Langues de pute
Vous savez que depuis un mois maintenant je vis une jolie histoire. Je vous en ai assez rebattu les oreilles !
C’est l’histoire d’une rencontre entre deux hommes qui s’apprécient, se cherchent, se découvrent et aiment passer du temps ensemble ; juste pour le plaisir d’être ensemble. C’est bête et très simple, comme vous le voyez. Vous savez que parmi ces deux garçons il y en a un qui est gay et l’autre qui ne l’est – en apparence du moins – pas. Vous savez que celui qui est homo est passé par tous les stades du doute, du questionnement, de l’inquiétude aussi, avant de s’apaiser et de bâtir sur ses quarante années d’expérience (on dirait une pub pour Nutella) une sorte de quiétude qui lui permet – en apparence du moins – de laisser les choses venir, se faire et, si un jour cela doit être, évoluer. Vous savez que ce genre de belles “amitiés” sont tellement rares qu’il faudrait presque une loi pour les protéger et les encourager. Enfin, vous savez que tout cela se passe sur mon lieu de travail. Ledit travail qu’au demeurant j’estime faire consciencieusement.
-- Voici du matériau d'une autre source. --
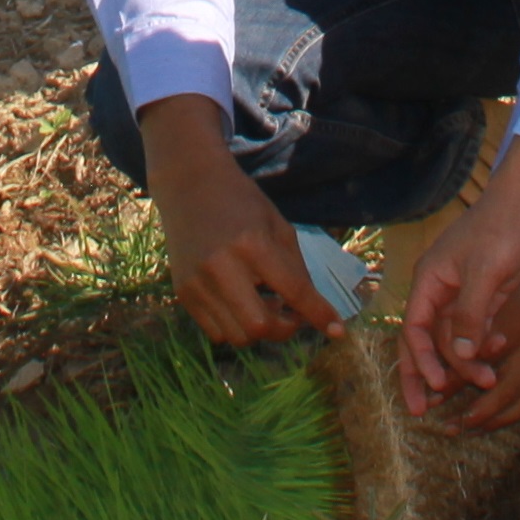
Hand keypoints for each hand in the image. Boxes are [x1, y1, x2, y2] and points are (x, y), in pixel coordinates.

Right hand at [139, 95, 343, 348]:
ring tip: (264, 305)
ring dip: (260, 330)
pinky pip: (215, 332)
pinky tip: (240, 304)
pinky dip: (235, 327)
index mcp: (253, 244)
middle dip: (285, 329)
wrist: (189, 184)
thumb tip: (311, 311)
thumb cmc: (241, 201)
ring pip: (238, 336)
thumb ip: (296, 269)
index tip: (337, 331)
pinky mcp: (182, 292)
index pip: (293, 291)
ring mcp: (197, 282)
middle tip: (292, 315)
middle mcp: (222, 267)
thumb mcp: (278, 226)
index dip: (318, 314)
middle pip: (260, 326)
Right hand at [400, 140, 519, 429]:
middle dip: (425, 375)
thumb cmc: (502, 229)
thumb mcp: (485, 272)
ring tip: (488, 381)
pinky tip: (498, 352)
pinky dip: (482, 347)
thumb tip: (458, 356)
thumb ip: (470, 315)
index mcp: (429, 280)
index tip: (433, 390)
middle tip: (425, 412)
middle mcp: (440, 291)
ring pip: (453, 340)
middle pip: (424, 341)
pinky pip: (475, 331)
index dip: (419, 362)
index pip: (413, 329)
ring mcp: (462, 295)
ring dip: (466, 363)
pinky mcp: (485, 297)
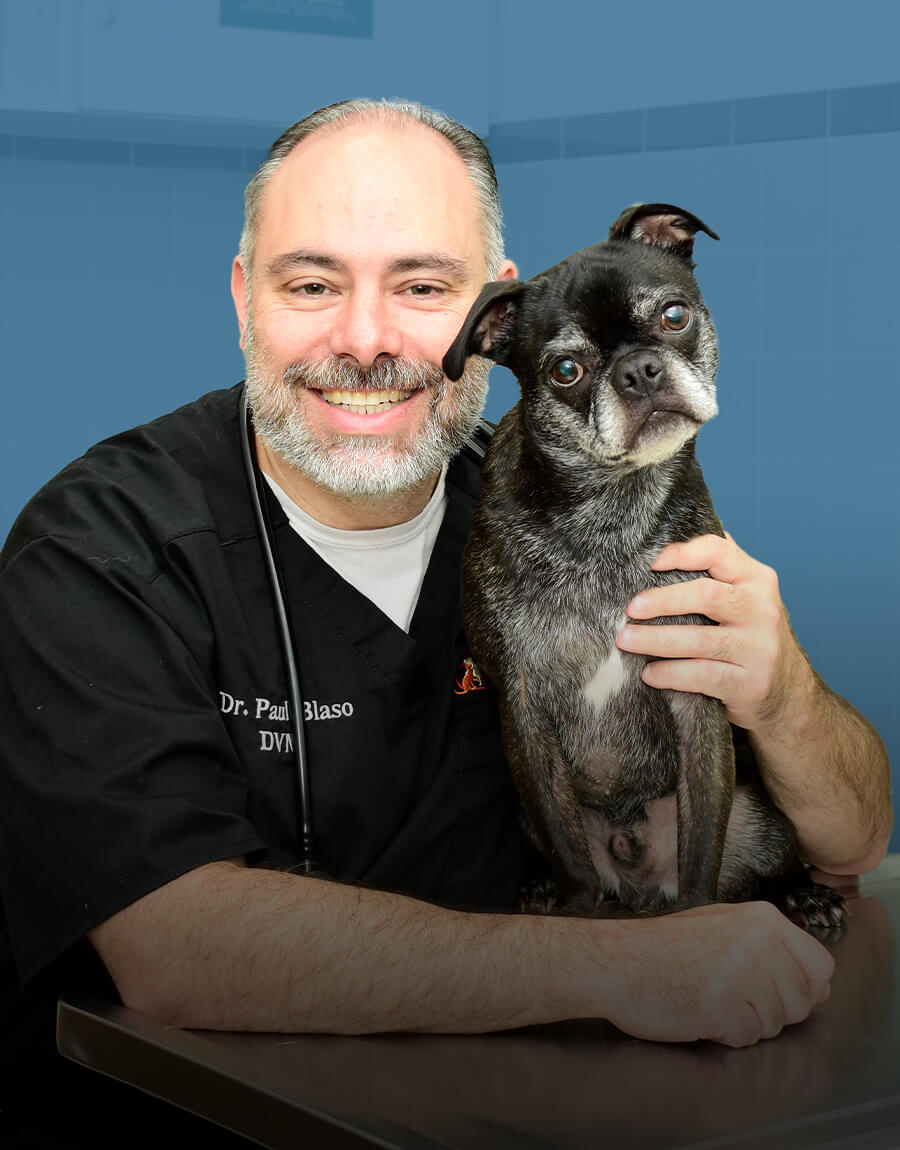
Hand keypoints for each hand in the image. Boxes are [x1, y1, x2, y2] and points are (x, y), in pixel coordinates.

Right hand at [601, 901, 833, 1046]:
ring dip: (746, 1022)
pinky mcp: (724, 1006)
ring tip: (710, 997)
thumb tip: (820, 984)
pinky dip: (725, 1034)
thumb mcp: (723, 925)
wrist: (618, 961)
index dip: (803, 986)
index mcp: (763, 919)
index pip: (821, 966)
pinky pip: (747, 1038)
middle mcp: (760, 943)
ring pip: (775, 1024)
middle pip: (801, 1001)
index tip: (774, 988)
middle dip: (772, 1009)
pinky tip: (699, 1010)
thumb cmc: (666, 946)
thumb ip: (773, 947)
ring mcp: (743, 974)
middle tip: (730, 993)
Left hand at [615, 533, 812, 730]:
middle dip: (661, 601)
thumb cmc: (751, 633)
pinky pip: (702, 675)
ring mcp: (759, 648)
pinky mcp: (750, 682)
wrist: (788, 690)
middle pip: (706, 595)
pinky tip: (649, 673)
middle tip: (629, 609)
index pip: (719, 552)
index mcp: (757, 579)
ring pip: (699, 640)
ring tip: (625, 640)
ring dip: (655, 640)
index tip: (650, 561)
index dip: (683, 553)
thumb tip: (672, 534)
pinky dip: (670, 674)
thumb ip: (719, 567)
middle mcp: (762, 609)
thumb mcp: (746, 595)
Ce que vous ne savez pas, c’est qu’aujourd’hui on m’a fait cette remarque anodine – en apparence du moins – : “Dis donc, tu es tout le temps avec Lui en ce moment !” C’aurait pu être une remarque sympa, gentille ou même taquine. Mais en réalité ça ne l’était pas. C’était tout le contraire : une remarque méchante et perfide. Et vulgaire aussi car chargée de sous entendus.
Il ne faut pas que je vous donne l’impression de tomber des nues. En réalité, je savais bien que mes collègues avaient noter ce “changement” dans mon comportement, moi qui suis d’habitude si distant avec les autres (avec eux en particulier). Je sais aussi parfaitement qu’ils n’ont plus de doute à mon sujet : ils connaissent – en apparence du moins – mes orientations intimes qui, ceci dit au passage, ne concernent que moi. En d’autres termes, je sentais que j’attisais leur soif, jusqu’à présent inassouvie, de ragots me concernant. Pour le coup, ils sont servis !
Que j’eusse passé du temps avec une femme et je n’en aurais sans doute jamais entendu parler ! Mais voilà, je parle avec un homme – jeune et séduisant – et forcément ce ne peut pas être innocent quand on est gay, un peu sauvage et plus que trentenaire. Forcément j’ai une idée derrière la tête (pour ne pas dire ailleurs). Et forcément leur discours est glauque, gras et salissant.
J’ai été peiné par cette remarque bien qu’encore une fois elle ne m’ait guère surpris. Je me fous de ce qu’on raconte sur moi dans cette “histoire” mais je suis attristé à l’idée que cela puisse Lui revenir aux oreilles. Je n’ai pas envie qu’il se sente mal à l’aise de venir me parler quand il en a envie. Je n’ai, de fait, pas envie qu’il change son comportement avec moi. Et pourtant, je redoute maintenant que cela arrive. Car forcément on lui fera aussi cette remarque à Lui et forcément cela Lui déplaira, à moins que… A moins qu’il ne s’en fiche aussi soit parce que la connerie ne l’atteint pas – je dont je doute quand on a son âge -, soit parce que passer un peu de temps avec moi est une raison suffisante pour supporter ces sous-entendus désobligeants.
Je vois venir dans vos commentaires futurs le fait que j’exagère et que je fasse une montagne d’une petite réflexion sans importance. Je prends peut être les choses trop à cœur ? Mais au fond ce n’est pas le problème. Le problème c’est simplement que, au bout du compte, on ne peut pas – en apparence du moins – se sentir bien dans son entreprise. Et ça, ça me fait assez peur.